===== MATERIAL FOR THIS TASK

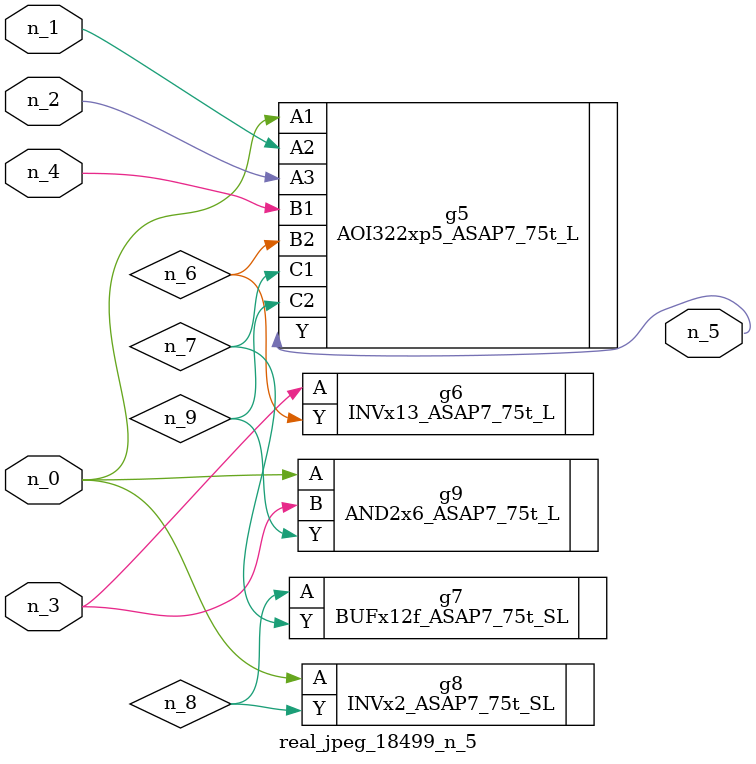
<source format=v>
module real_jpeg_18499_n_5 (n_4, n_0, n_1, n_2, n_3, n_5);

input n_4;
input n_0;
input n_1;
input n_2;
input n_3;

output n_5;

wire n_8;
wire n_6;
wire n_7;
wire n_9;

AOI322xp5_ASAP7_75t_L g5 ( 
.A1(n_0),
.A2(n_1),
.A3(n_2),
.B1(n_4),
.B2(n_6),
.C1(n_7),
.C2(n_9),
.Y(n_5)
);

INVx2_ASAP7_75t_SL g8 ( 
.A(n_0),
.Y(n_8)
);

AND2x6_ASAP7_75t_L g9 ( 
.A(n_0),
.B(n_3),
.Y(n_9)
);

INVx13_ASAP7_75t_L g6 ( 
.A(n_3),
.Y(n_6)
);

BUFx12f_ASAP7_75t_SL g7 ( 
.A(n_8),
.Y(n_7)
);


endmodule
</source>
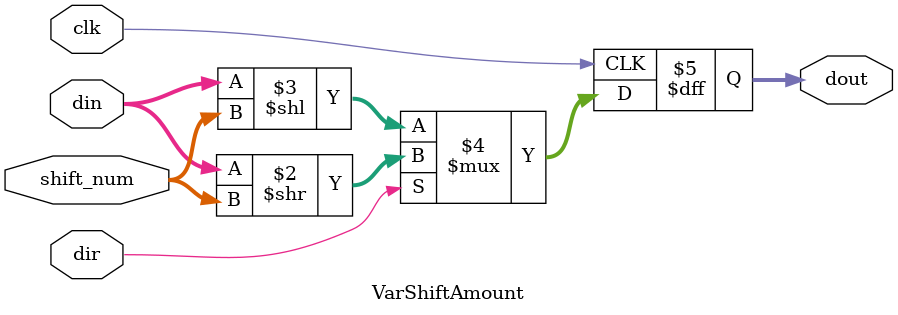
<source format=sv>
module VarShiftAmount #(parameter MAX_SHIFT=4, WIDTH=8) (
    input clk,
    input [MAX_SHIFT-1:0] shift_num,
    input dir, // 0-left 1-right
    input [WIDTH-1:0] din,
    output reg [WIDTH-1:0] dout
);
always @(posedge clk) begin
    dout <= dir ? (din >> shift_num) : 
                    (din << shift_num);
end
endmodule

</source>
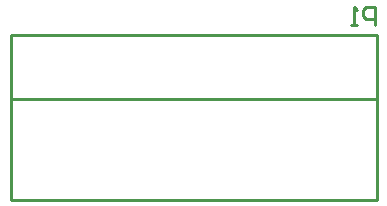
<source format=gbo>
G04*
G04 #@! TF.GenerationSoftware,Altium Limited,Altium Designer,18.0.11 (651)*
G04*
G04 Layer_Color=32896*
%FSLAX25Y25*%
%MOIN*%
G70*
G01*
G75*
%ADD14C,0.01000*%
D14*
X-61024Y-207441D02*
X61024D01*
Y-262205D02*
Y-207441D01*
X-61024Y-262205D02*
X61024D01*
X-61024D02*
Y-207441D01*
Y-228740D02*
X61024D01*
X60500Y-203900D02*
Y-197902D01*
X57501D01*
X56501Y-198902D01*
Y-200901D01*
X57501Y-201901D01*
X60500D01*
X54502Y-203900D02*
X52503D01*
X53502D01*
Y-197902D01*
X54502Y-198902D01*
M02*

</source>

==========

● **PROBLEM DESCRIPTION**: Every line of the entries that includes "input" must be copied into the answer.

● **WRITTEN ANSWER**:
input n_4;
input n_0;
input n_1;
input n_2;
input n_3;
    input clk,
    input [MAX_SHIFT-1:0] shift_num,
    input dir, // 0-left 1-right
    input [WIDTH-1:0] din,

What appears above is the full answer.